▶ [Consigne]: Recopiez en entier le texte sur les sports d'hiver, sans en modifier un seul mot.

▶ [Passage extrait]:
Coin polémique : toutes proportions gardées

Loin de moi l’envie de gâcher la fête. Non, vraiment. Mais je crois qu’il est bon, de temps en temps, d’essayer de prendre un peu de recul, d’essayer de s’extirper de nos uniformes culturels et de nous défaire de nos lunettes communes. Car nous péchons tous par uniformité désintellectualisée. Le libre arbitre, messieurs, parfois ne fait pas de mal.

Ainsi, on nous a relaté puis vanté les mérites de nos skieurs et skieuses lors des récents championnats du monde de Val d’Isère. Je vous l’accorde, il y avait de quoi s’enthousiasmer. Je n’en ai d’ailleurs presque pas perdu une miette. Mais peut-être pas autant. Ou plutôt, peut-être en relativisant quelque peu la portée des exploits de Cuche et consorts.Même si ça fait mal à notre suissitude montagnarde et traditionnelle, les sports d’hiver ont cela de particulier qu’ils ne constituent pas des disciplines mondialement répandues. A peu de choses près, je dirais même qu’une manifestation comme les Jeux Olympiques d’hiver s’apparente plus à une Coupe des Alpes qu’à un réel bastringue intercontinental.
Rien de mal à cela, me répondrez-vous. Non, rien de mal à cela. Il nous faut simplement savoir raison garder. Ou encore mieux, savoir toutes proportions garder. Briller dans un grand championnat de ski alpin et revenir médaillé est une performance de choix, certes. Le champion olympique de descente ne devient pas moins que le roi des JO d’hiver, à l’instar du vainqueur du 100 mètres lors des joutes estivales.
Faire partie des meilleurs skieurs de la planète demande énormément de sacrifices, de travail et de talent. Jamais je ne me permettrais de remettre en doute cela. J’affirme toutefois que ces succès ont une saveur moindre du fait d’une adversité moins touffue que dans d’autres sports, notamment ceux qui se pratiquent en été. Soit les sports réellement démocratiques.

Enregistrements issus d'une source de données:
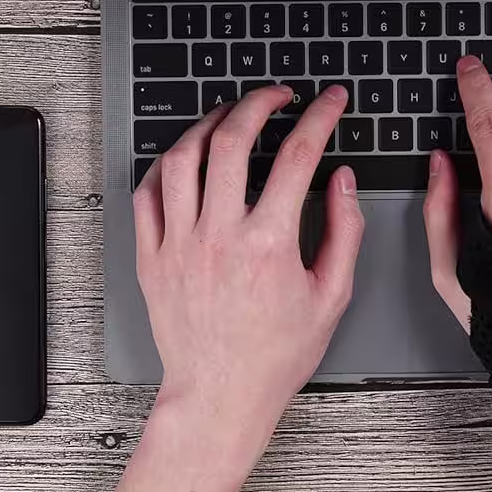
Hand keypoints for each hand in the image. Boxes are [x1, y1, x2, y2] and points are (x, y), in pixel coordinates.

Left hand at [132, 85, 363, 462]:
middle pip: (233, 140)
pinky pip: (147, 193)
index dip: (320, 117)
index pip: (298, 157)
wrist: (220, 396)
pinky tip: (187, 158)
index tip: (330, 101)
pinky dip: (166, 164)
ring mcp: (179, 244)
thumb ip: (344, 231)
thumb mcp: (332, 296)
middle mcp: (218, 236)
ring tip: (230, 115)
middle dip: (259, 102)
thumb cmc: (276, 354)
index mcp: (268, 244)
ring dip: (209, 123)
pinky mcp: (152, 257)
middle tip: (278, 95)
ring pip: (182, 158)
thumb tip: (342, 181)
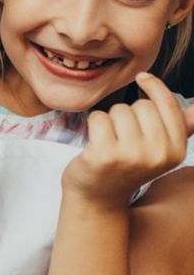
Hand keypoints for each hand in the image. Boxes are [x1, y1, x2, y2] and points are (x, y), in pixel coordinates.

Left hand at [64, 73, 193, 206]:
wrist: (98, 197)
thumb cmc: (127, 166)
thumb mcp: (159, 151)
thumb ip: (181, 129)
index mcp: (176, 151)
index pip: (168, 105)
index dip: (154, 86)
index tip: (142, 77)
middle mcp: (158, 154)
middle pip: (141, 106)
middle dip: (128, 114)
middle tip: (123, 137)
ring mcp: (131, 155)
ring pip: (118, 110)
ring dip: (110, 120)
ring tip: (110, 142)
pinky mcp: (104, 155)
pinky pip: (98, 117)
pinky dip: (93, 125)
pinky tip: (95, 143)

▶ [Solution proposée]:
Coin polémique : toutes proportions gardées

Loin de moi l’envie de gâcher la fête. Non, vraiment. Mais je crois qu’il est bon, de temps en temps, d’essayer de prendre un peu de recul, d’essayer de s’extirper de nos uniformes culturels et de nous défaire de nos lunettes communes. Car nous péchons tous par uniformité désintellectualisée. Le libre arbitre, messieurs, parfois ne fait pas de mal.

Ainsi, on nous a relaté puis vanté les mérites de nos skieurs et skieuses lors des récents championnats du monde de Val d’Isère. Je vous l’accorde, il y avait de quoi s’enthousiasmer. Je n’en ai d’ailleurs presque pas perdu une miette. Mais peut-être pas autant. Ou plutôt, peut-être en relativisant quelque peu la portée des exploits de Cuche et consorts.Même si ça fait mal à notre suissitude montagnarde et traditionnelle, les sports d’hiver ont cela de particulier qu’ils ne constituent pas des disciplines mondialement répandues. A peu de choses près, je dirais même qu’une manifestation comme les Jeux Olympiques d’hiver s’apparente plus à une Coupe des Alpes qu’à un réel bastringue intercontinental.
Rien de mal à cela, me répondrez-vous. Non, rien de mal à cela. Il nous faut simplement savoir raison garder. Ou encore mieux, savoir toutes proportions garder. Briller dans un grand championnat de ski alpin et revenir médaillé est une performance de choix, certes. Le champion olympique de descente ne devient pas moins que le roi des JO d’hiver, à l’instar du vainqueur du 100 mètres lors des joutes estivales.
Faire partie des meilleurs skieurs de la planète demande énormément de sacrifices, de travail et de talent. Jamais je ne me permettrais de remettre en doute cela. J’affirme toutefois que ces succès ont une saveur moindre du fait d’une adversité moins touffue que dans d’autres sports, notamment ceux qui se pratiquent en été. Soit les sports réellement démocratiques.